R: Efectivamente. El asunto de la inmigración es uno de tantos que ponen en evidencia una serie de conductas que se habían estado desarrollando y que no queríamos ver. Ahora es imposible seguir ocultándolas. La libertad de expresión es el criterio más útil para determinar el nivel de salud democrática de cualquier país. Lo que caracteriza al despotismo, entre otras cosas, es que pretende que las personas bajo su influjo actúen, piensen y hablen como se espera que lo hagan. Y eso es lo que exactamente está ocurriendo ahora. Es un proceso verdaderamente inquietante. Se inició en Estados Unidos en un momento determinado para "proteger" los derechos de personas supuestamente discriminadas. La diferencia está en que en Estados Unidos, aunque existe una presión social muy fuerte, todavía no se ha visto traducido a la legislación. En Europa, sin embargo, la UE lo ha trasladado directamente al Código Penal. Ahora tanto jueces como policías pueden perseguir sentimientos. Y ni siquiera, sino también incitaciones de sentimientos. El delito de incitación al odio es un salto gigante que va en contra de la salud democrática de cualquier país. Ya no sólo se persiguen comportamientos delictivos, sino también sentimientos no adecuados. Eso abre la opción de que pueda perseguirse a cualquier persona bajo cualquier circunstancia en base a sus opiniones personales. Es algo kafkiano. Uno podría llegar a ser perseguido por algo que no es consciente de haber hecho, como discriminar a alguien que se ha sentido así independientemente de las verdaderas intenciones del acusado. Es algo que tendrá consecuencias.
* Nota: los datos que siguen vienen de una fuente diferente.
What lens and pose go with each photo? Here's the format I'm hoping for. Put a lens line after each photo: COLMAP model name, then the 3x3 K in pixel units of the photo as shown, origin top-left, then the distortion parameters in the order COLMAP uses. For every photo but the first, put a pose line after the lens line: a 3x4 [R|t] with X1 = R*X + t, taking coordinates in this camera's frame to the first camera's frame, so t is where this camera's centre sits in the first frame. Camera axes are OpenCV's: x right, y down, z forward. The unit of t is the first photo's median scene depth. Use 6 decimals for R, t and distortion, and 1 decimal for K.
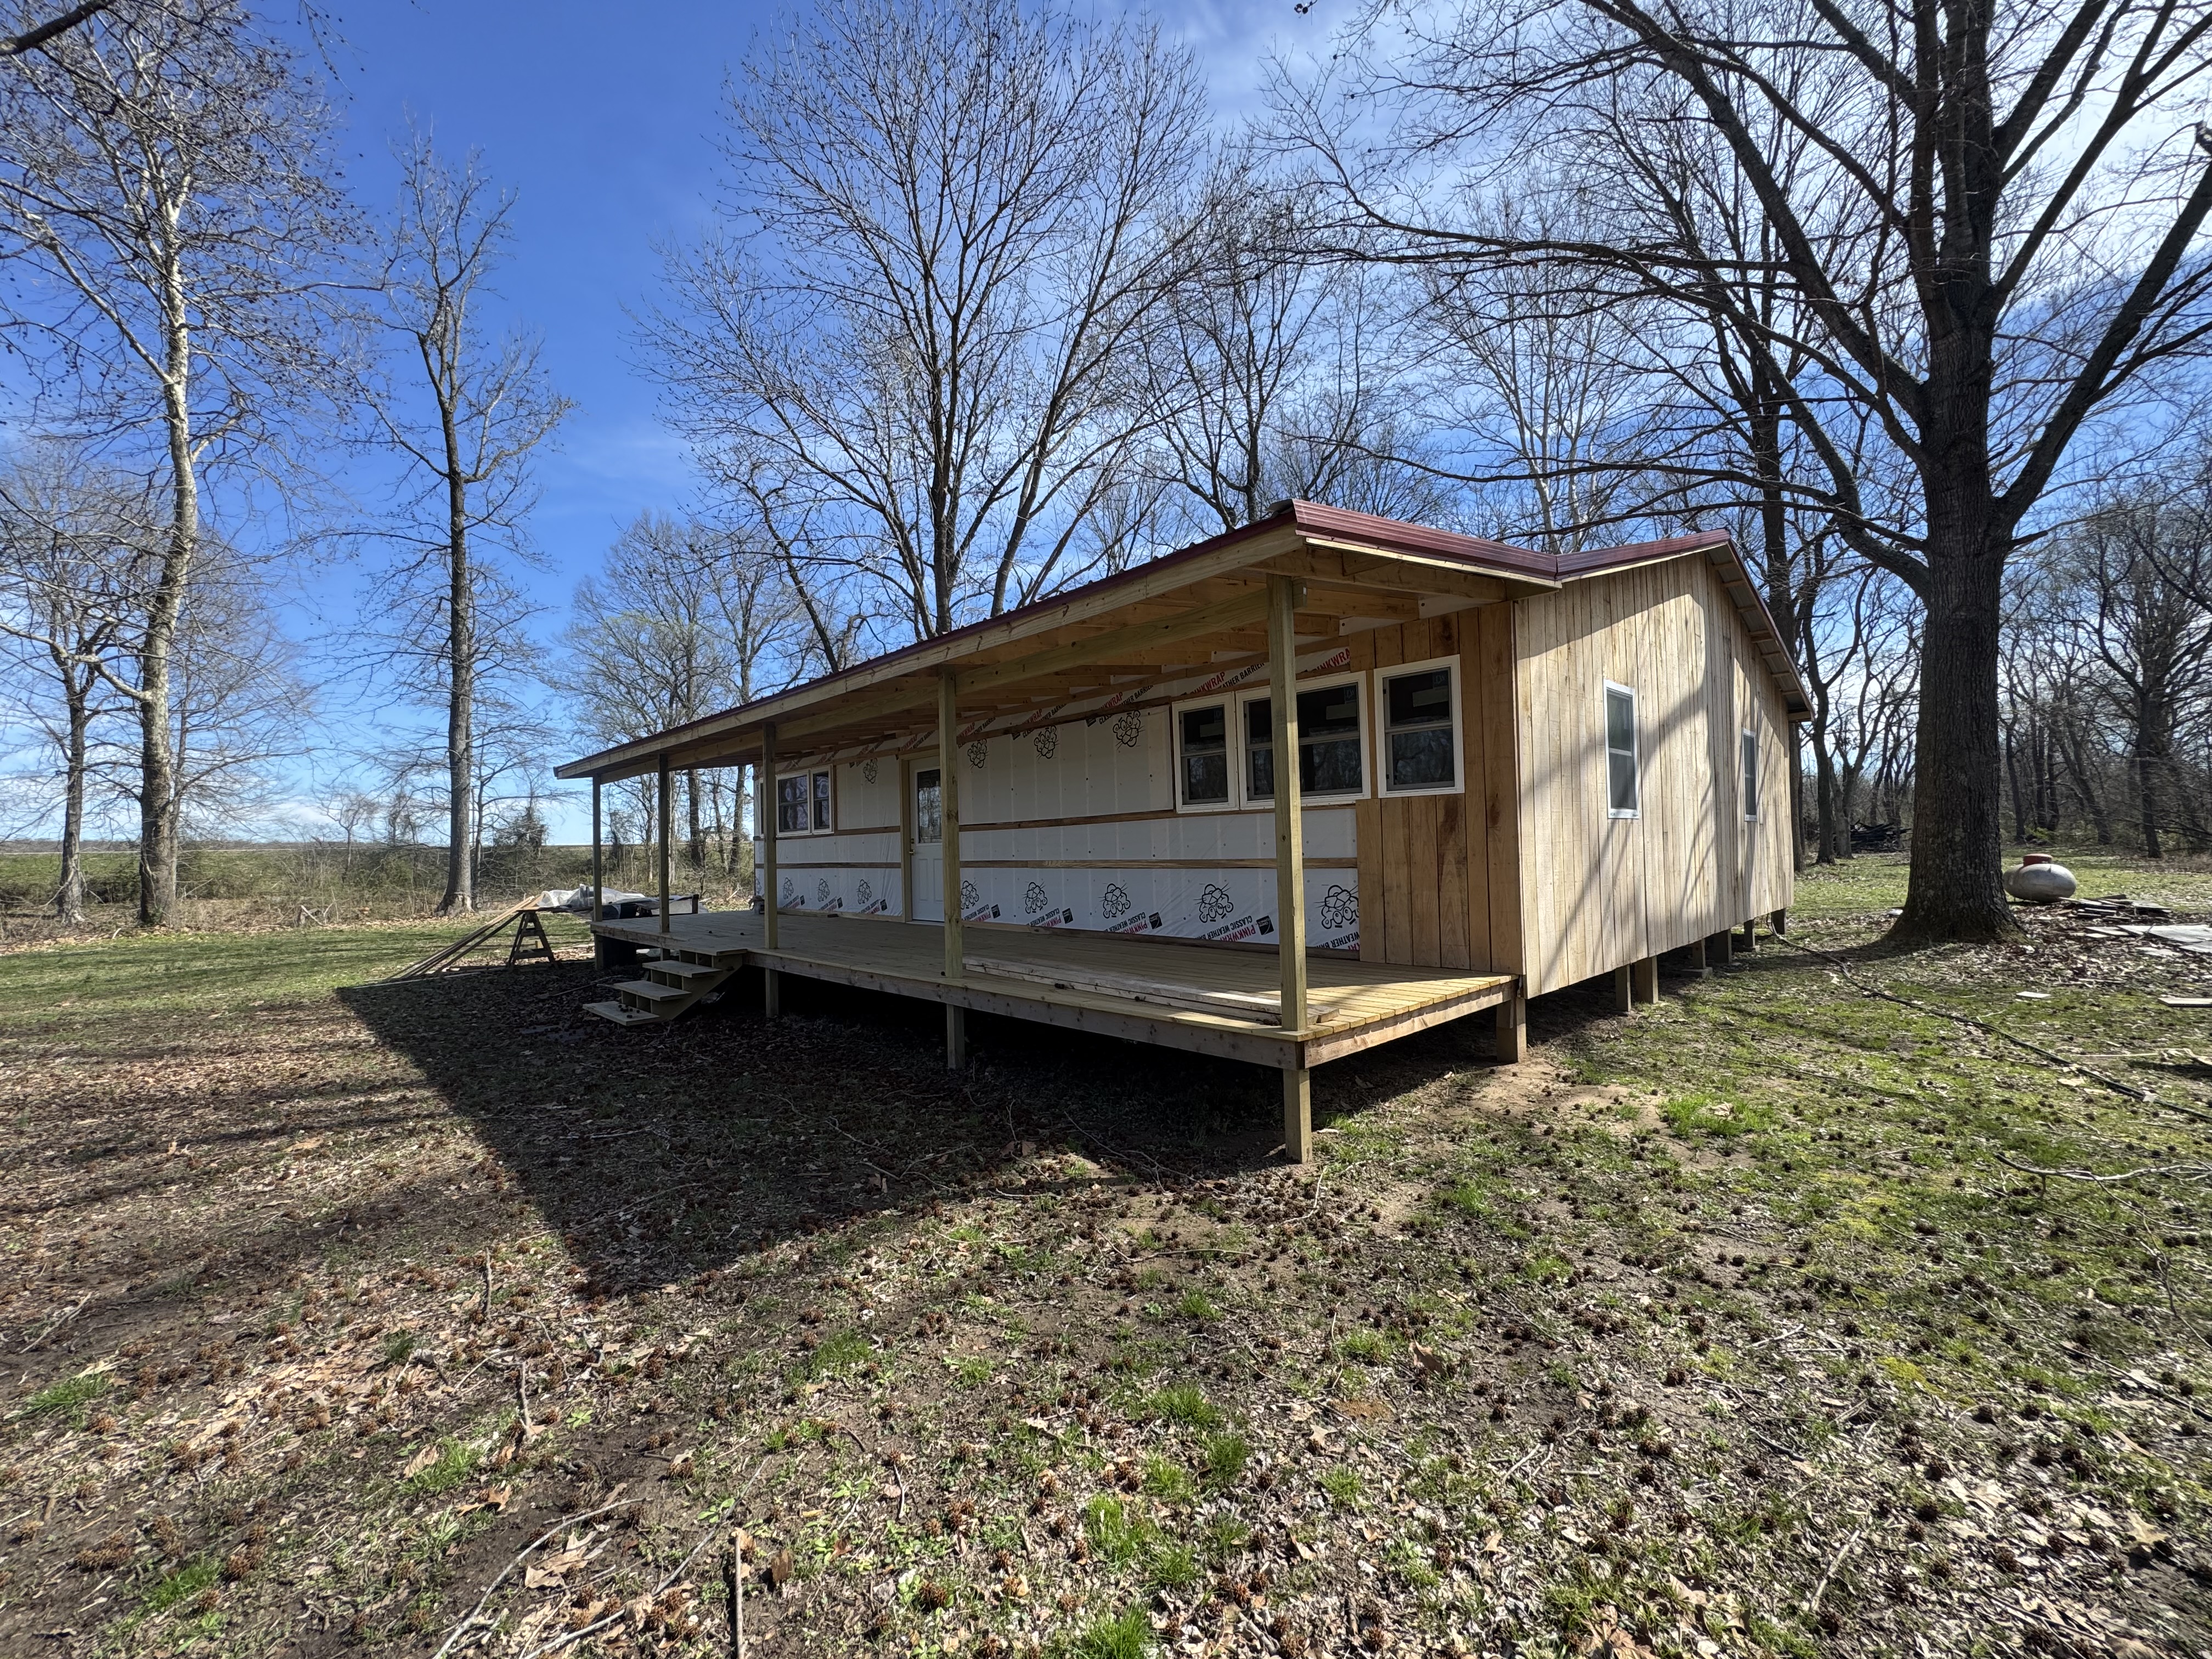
lens RADIAL K [[879.5, 0, 1102.6], [0, 879.5, 828.1], [0, 0, 1]] dist [-0.004345, 0.000837]
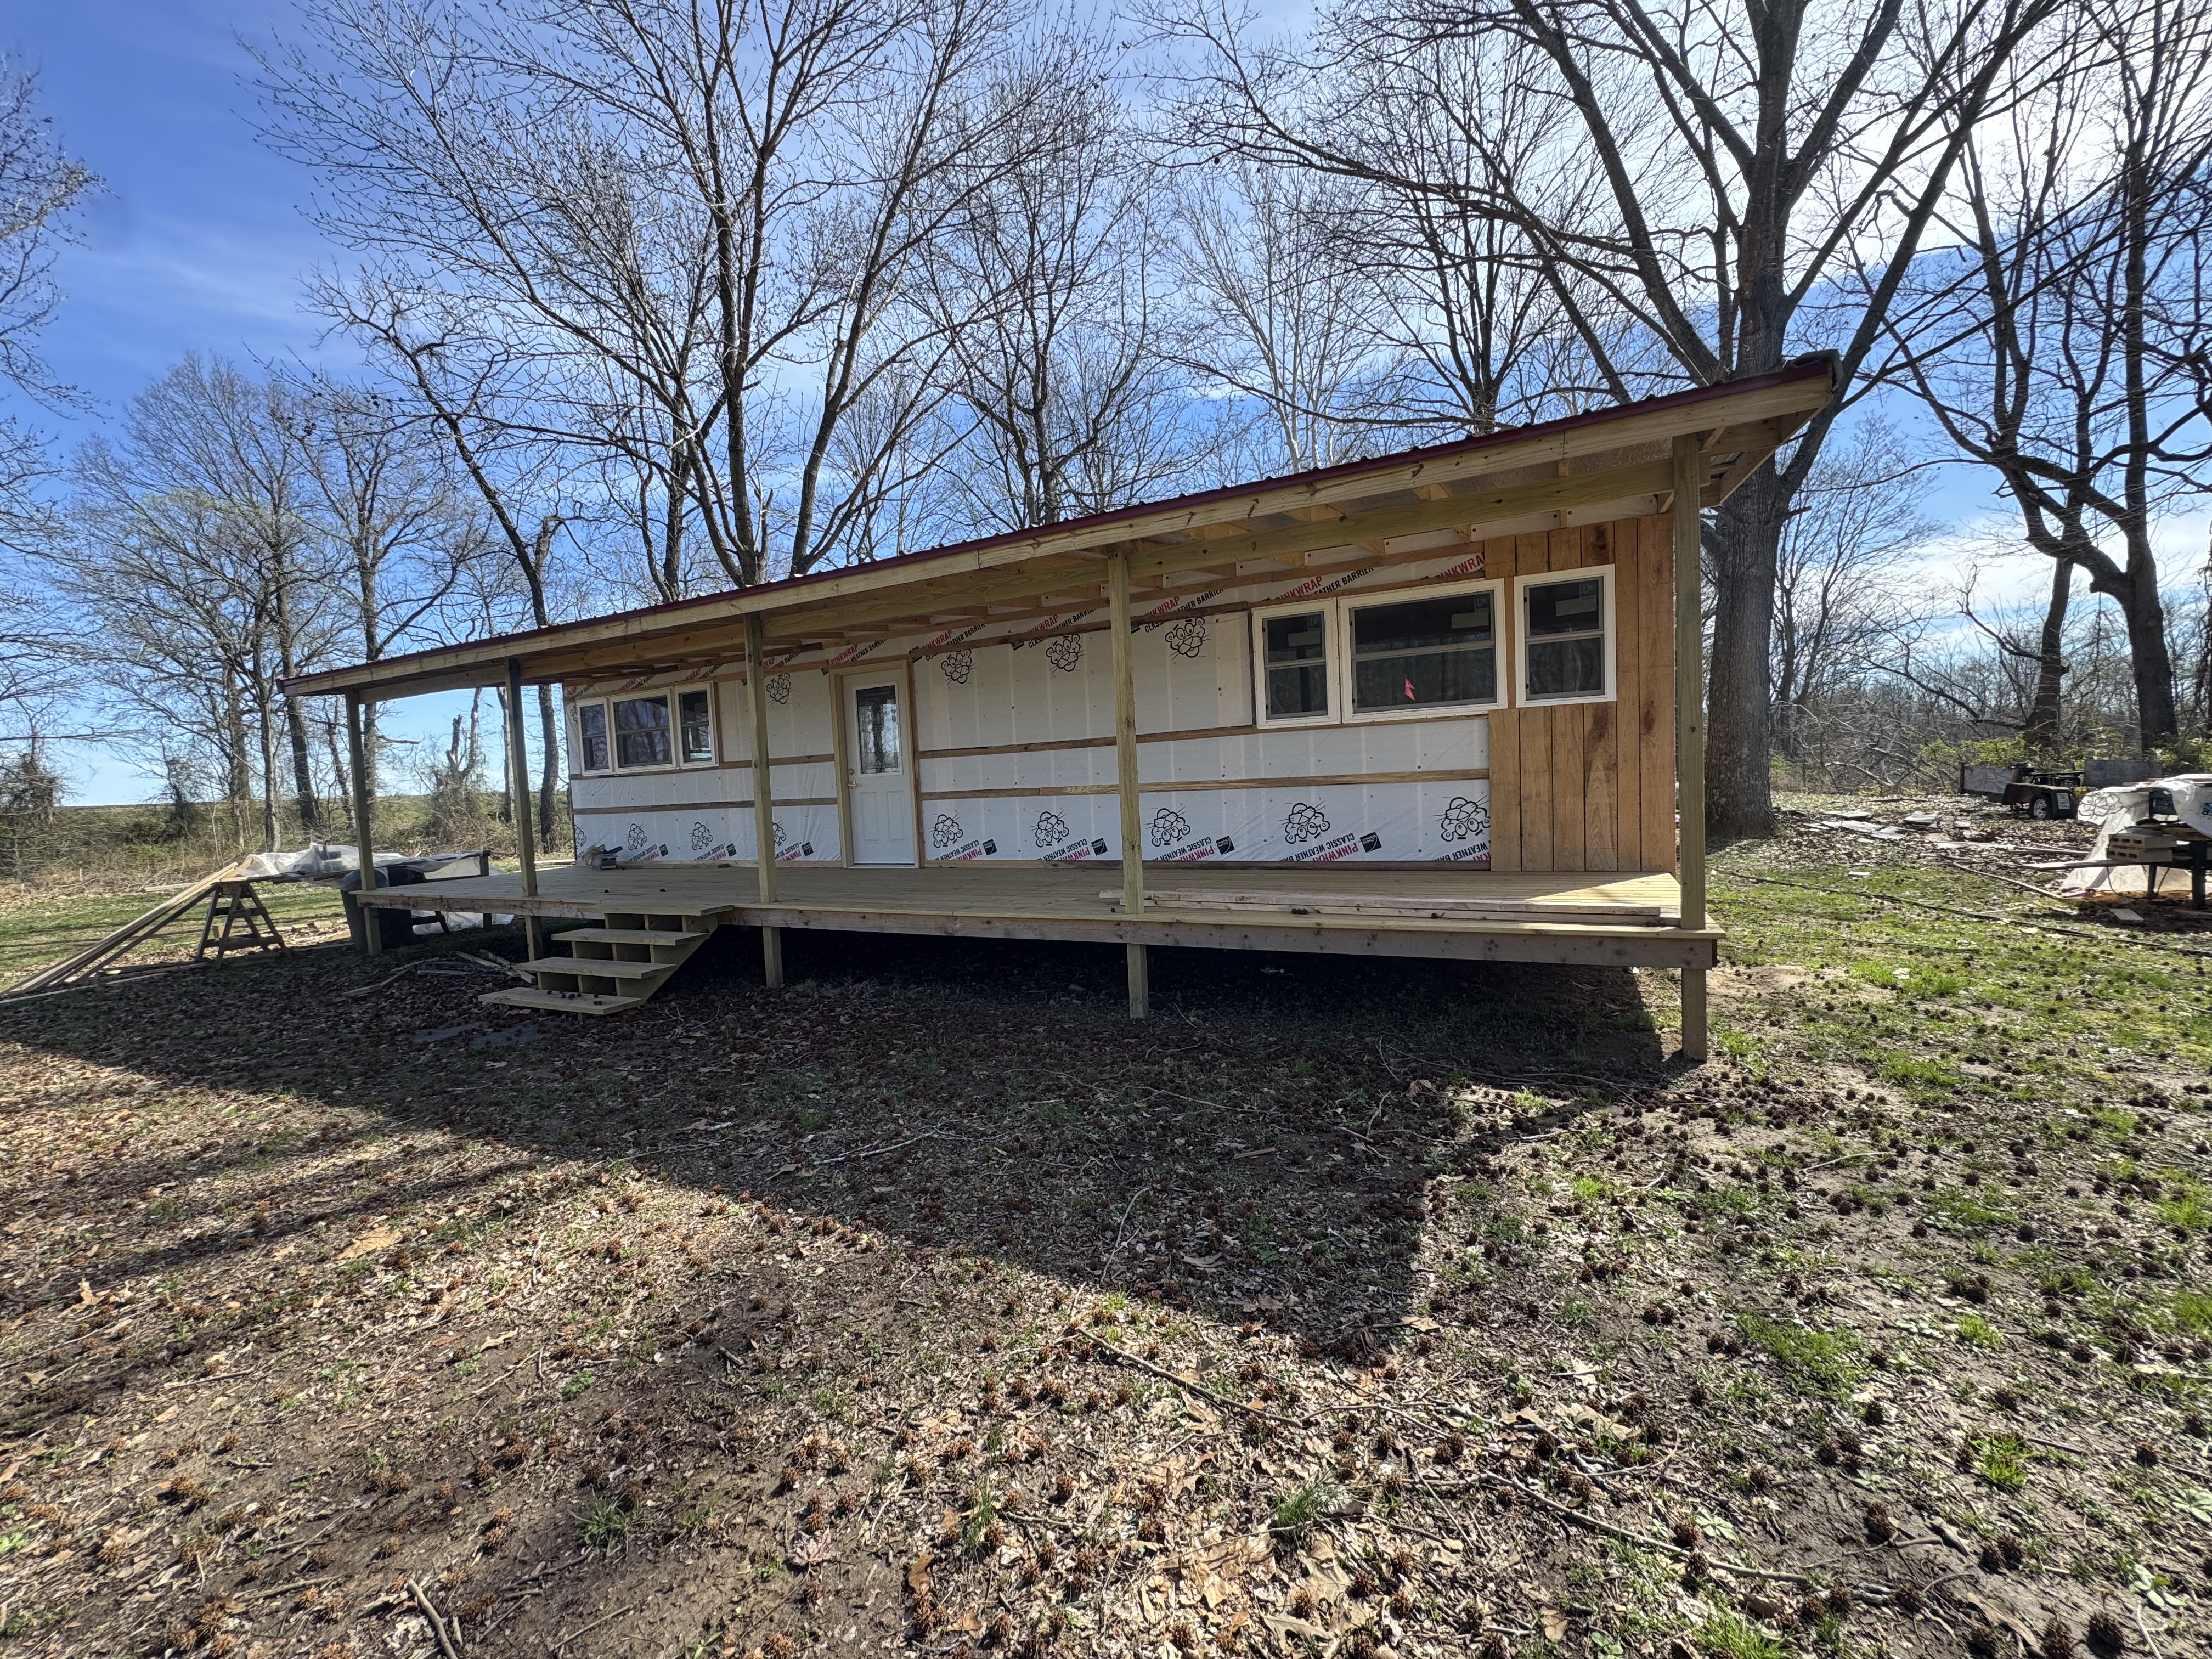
lens RADIAL K [[880.7, 0, 1104.3], [0, 880.7, 827.5], [0, 0, 1]] dist [-0.001990, 0.000418]
pose [[0.944026, -0.035718, 0.327932, -0.394868], [0.015243, 0.997782, 0.064797, 0.025521], [-0.329519, -0.056171, 0.942477, 0.171565]]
P: Pero eso es algo que no se debe a los organismos supranacionales. No parece que la legislación de ningún estado nación independiente esté vacunada de la corrección política.
R: Estoy totalmente de acuerdo. El que se haya introducido la corrección política y toda esa dinámica liberticida en el mundo occidental no es por culpa de los organismos supranacionales. Pero uno de los motores que lo han propulsado es la ideología de los derechos humanos, compartida no sólo por la UE sino por sectores amplísimos de la población internacional. Por otra parte, estar o no estar en la UE no vacuna a nadie contra esa actitud social. Pero, y este es un gran pero, lo que diferencia el ser miembro de la UE o ser un simple ciudadano de un estado democrático liberal es que los segundos pueden reaccionar contra las derivas de sus gobiernos. Lo que ocurre cuando se está sometido a un poder supranacional es que este no responde ante los ciudadanos. Los ciudadanos de España no pueden modificar las normas establecidas por la Unión.
R: Sin embargo, siguiendo su discurso, resulta paradójico que, al menos en España, haya tenido que ser la UE la que mande avisos al gobierno para que no realice movimientos que degraden las instituciones o la separación de poderes.
R: Pero se trata de algo muy relativo, en realidad. No querría entrar en temas concretos, aunque es cierto que lo último en levantar mucho revuelo fue el intento de modificar las mayorías para el nombramiento del CGPJ. Bueno, la UE puede presionar o tomar partido en un sentido u otro. Pero eso no garantiza su funcionamiento democrático. Más bien al contrario. Existen muchos sistemas distintos para la elección de los jueces dentro de la UE. Y cada sistema tiene sus ventajas y sus inconvenientes. En el caso concreto español, es cierto, la UE se ha posicionado a favor de salvaguardar la separación de poderes. Lo que pasa es que eso no garantiza que en la siguiente disputa pueda tomar una resolución completamente diferente. Lo que sí garantiza es que va a meter las narices siempre que pueda en los asuntos nacionales de un país cuyo gobierno ha sido refrendado por las urnas. En un caso podrás decir que el patrón ha estado a tu favor, claro, pero cuando esté en contra qué. De hecho, cuando otros gobiernos legítimamente elegidos han tomado resoluciones que iban en contra de los ideales de la Unión, esta ha hecho todo lo posible para echarlos abajo. No parece que respete demasiado los valores de las democracias liberales, en ese sentido.